_The problem_. Put every line of the items below into a numbered list, skipping blank lines and leaving out the pictures.

Items taken from a collection:
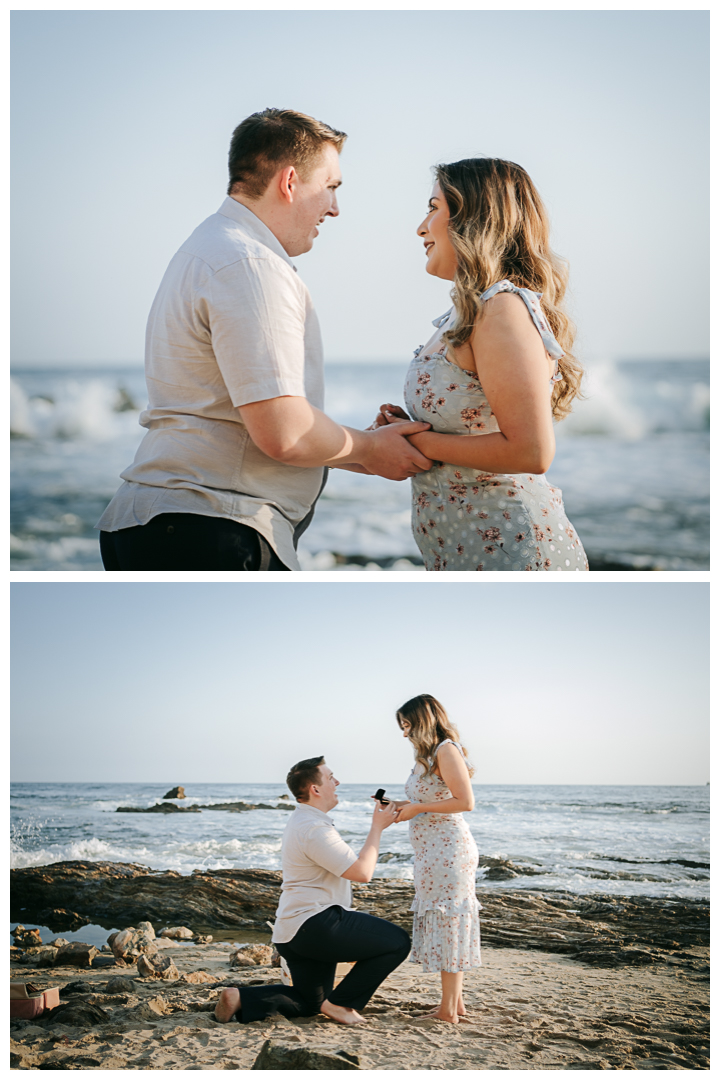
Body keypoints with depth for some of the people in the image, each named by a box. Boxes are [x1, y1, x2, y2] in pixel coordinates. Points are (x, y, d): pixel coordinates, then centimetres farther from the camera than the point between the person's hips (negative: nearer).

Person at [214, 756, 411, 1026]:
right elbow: (362, 872, -18)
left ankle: (241, 998, 5)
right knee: (397, 942, -6)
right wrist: (377, 827, -10)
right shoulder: (314, 829, -18)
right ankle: (340, 1003, -2)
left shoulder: (301, 821, 17)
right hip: (315, 924, -11)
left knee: (310, 1001, 24)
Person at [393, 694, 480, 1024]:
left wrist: (417, 808, -16)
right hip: (432, 850, 10)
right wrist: (399, 806, 9)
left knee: (446, 921, -6)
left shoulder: (446, 750, -12)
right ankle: (454, 1001, 16)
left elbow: (465, 801, -19)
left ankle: (449, 1009, -2)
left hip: (447, 848, -10)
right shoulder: (428, 755, 18)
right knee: (445, 923, 11)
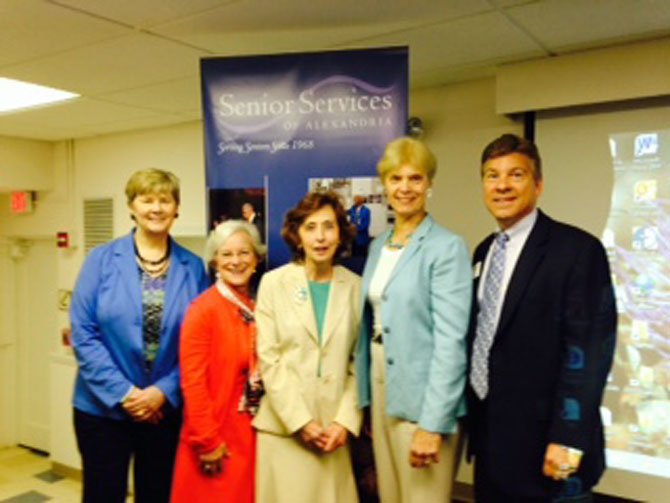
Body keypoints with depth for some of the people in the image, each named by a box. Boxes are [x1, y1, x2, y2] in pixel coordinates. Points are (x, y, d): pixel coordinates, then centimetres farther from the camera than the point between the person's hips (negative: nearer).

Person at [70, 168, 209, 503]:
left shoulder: (193, 267, -1)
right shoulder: (102, 259, -4)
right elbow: (82, 333, -8)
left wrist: (164, 391, -12)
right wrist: (122, 392, -13)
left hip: (165, 407, 1)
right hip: (103, 407, -1)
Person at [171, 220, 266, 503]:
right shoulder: (204, 309, -14)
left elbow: (265, 371, 9)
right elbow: (192, 381, -15)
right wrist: (207, 441, -15)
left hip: (253, 433, 6)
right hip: (218, 441, -6)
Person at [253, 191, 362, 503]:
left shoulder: (355, 287, 2)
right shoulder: (274, 283, -2)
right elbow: (268, 359, -5)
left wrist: (345, 420, -6)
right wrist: (300, 421, -8)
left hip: (335, 424, 1)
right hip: (284, 424, -1)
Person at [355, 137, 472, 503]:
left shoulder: (447, 247, -12)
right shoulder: (378, 245, 10)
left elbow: (451, 341, -18)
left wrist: (432, 423, -20)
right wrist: (367, 396, 12)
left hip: (422, 397, -7)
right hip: (381, 388, 7)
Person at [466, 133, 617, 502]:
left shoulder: (577, 249, -13)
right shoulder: (484, 252, 9)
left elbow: (588, 350, -17)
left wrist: (568, 440, -19)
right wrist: (473, 417, 12)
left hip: (542, 441, -6)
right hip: (490, 437, 7)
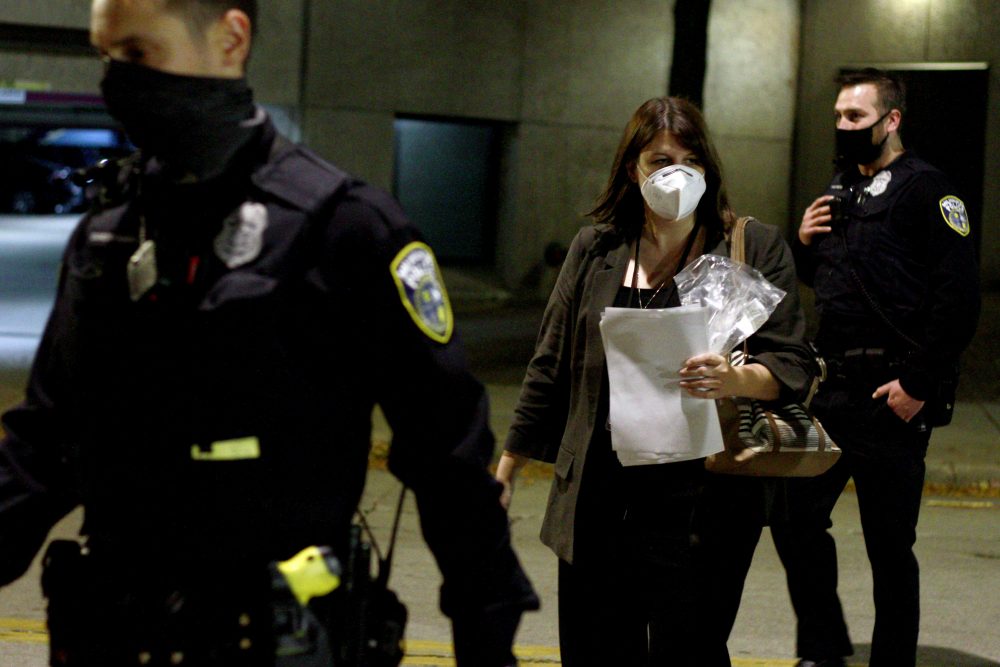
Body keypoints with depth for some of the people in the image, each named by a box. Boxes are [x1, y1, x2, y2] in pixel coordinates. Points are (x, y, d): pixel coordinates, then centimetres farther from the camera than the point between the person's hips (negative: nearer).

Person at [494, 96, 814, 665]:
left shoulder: (755, 249, 3)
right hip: (597, 501, 3)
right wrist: (508, 467, 19)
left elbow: (791, 366, -1)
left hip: (698, 501, -3)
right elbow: (552, 366, 19)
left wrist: (736, 380, -23)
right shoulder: (595, 249, 12)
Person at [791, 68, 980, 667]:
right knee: (799, 520, 9)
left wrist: (918, 385, -19)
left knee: (889, 546, 1)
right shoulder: (841, 190, 16)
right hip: (832, 389, 8)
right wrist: (805, 245, 6)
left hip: (892, 398, -8)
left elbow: (959, 297, -17)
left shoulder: (925, 189, -9)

_Exercise response_.
1. Body keypoints with depth for some of the people in the image, each named by a box. Boxes are [x1, y1, x2, y2] in pixel coordinates. Points are (x, y, d): pixel coordinates, then centimetres farther from the camera than the point between the person's hips (negative: nearer).
2. Person at [214, 756, 411, 1026]:
3. right elbow: (362, 872, -18)
4. left ankle: (241, 998, 5)
5. right knee: (397, 942, -6)
6. right wrist: (377, 827, -10)
7. right shoulder: (314, 829, -18)
8. right ankle: (340, 1003, -2)
9. left shoulder: (301, 821, 17)
10. right hip: (315, 924, -11)
11. left knee: (310, 1001, 24)
12. Person at [393, 694, 480, 1024]:
13. left wrist: (417, 808, -16)
14. right hip: (432, 850, 10)
15. right wrist: (399, 806, 9)
16. left knee: (446, 921, -6)
17. left shoulder: (446, 750, -12)
18. right ankle: (454, 1001, 16)
19. left elbow: (465, 801, -19)
20. left ankle: (449, 1009, -2)
21. left hip: (447, 848, -10)
22. right shoulder: (428, 755, 18)
23. right knee: (445, 923, 11)
24. Body keypoints with depth for some of the people in the image, each named by a box. Boxes are [x1, y1, x2, y2] in pixel coordinates. Points are (x, y, d): pixel coordinates, then centimetres farther from the camera than the point between the person's hips (negative: nearer).
25. Person at [70, 168, 209, 503]:
26. left shoulder: (193, 267, -1)
27. right shoulder: (102, 259, -4)
28. right elbow: (82, 333, -8)
29. left wrist: (164, 391, -12)
30. right wrist: (122, 392, -13)
31. left hip: (165, 407, 1)
32. right hip: (103, 407, -1)
33. Person at [171, 220, 266, 503]:
34. right shoulder: (204, 309, -14)
35. left elbow: (265, 371, 9)
36. right elbow: (192, 381, -15)
37. right wrist: (207, 441, -15)
38. left hip: (253, 433, 6)
39. right hip: (218, 441, -6)
40. Person at [253, 191, 362, 503]:
41. left shoulder: (355, 287, 2)
42. right shoulder: (274, 283, -2)
43. right elbow: (268, 359, -5)
44. left wrist: (345, 420, -6)
45. right wrist: (300, 421, -8)
46. left hip: (335, 424, 1)
47. right hip: (284, 424, -1)
48. Person at [355, 137, 472, 503]:
49. left shoulder: (447, 247, -12)
50. right shoulder: (378, 245, 10)
51. left elbow: (451, 341, -18)
52. left wrist: (432, 423, -20)
53. right wrist: (367, 396, 12)
54. left hip: (422, 397, -7)
55. right hip: (381, 388, 7)
56. Person at [466, 133, 617, 502]:
57. left shoulder: (577, 249, -13)
58. right shoulder: (484, 252, 9)
59. left elbow: (588, 350, -17)
60. left wrist: (568, 440, -19)
61. right wrist: (473, 417, 12)
62. left hip: (542, 441, -6)
63. right hip: (490, 437, 7)
64. Body keypoints with depth for some of the people in the image, each named by a box. Boxes are [x1, y1, x2, y2] in pixel coordinates. Points are (x, y, d): pixel coordinates, then centimetres farther from the camera than the point between the person's hips (negative: nearer).
65. Person at [494, 96, 814, 665]:
66. left shoulder: (755, 249, 3)
67. right hip: (597, 501, 3)
68. right wrist: (508, 467, 19)
69. left elbow: (791, 366, -1)
70. left hip: (698, 501, -3)
71. right elbow: (552, 366, 19)
72. left wrist: (736, 380, -23)
73. right shoulder: (595, 249, 12)
74. Person at [791, 68, 980, 667]:
75. right knee: (799, 520, 9)
76. left wrist: (918, 385, -19)
77. left knee: (889, 546, 1)
78. right shoulder: (841, 190, 16)
79. right hip: (832, 389, 8)
80. right wrist: (805, 245, 6)
81. left hip: (892, 398, -8)
82. left elbow: (959, 297, -17)
83. left shoulder: (925, 189, -9)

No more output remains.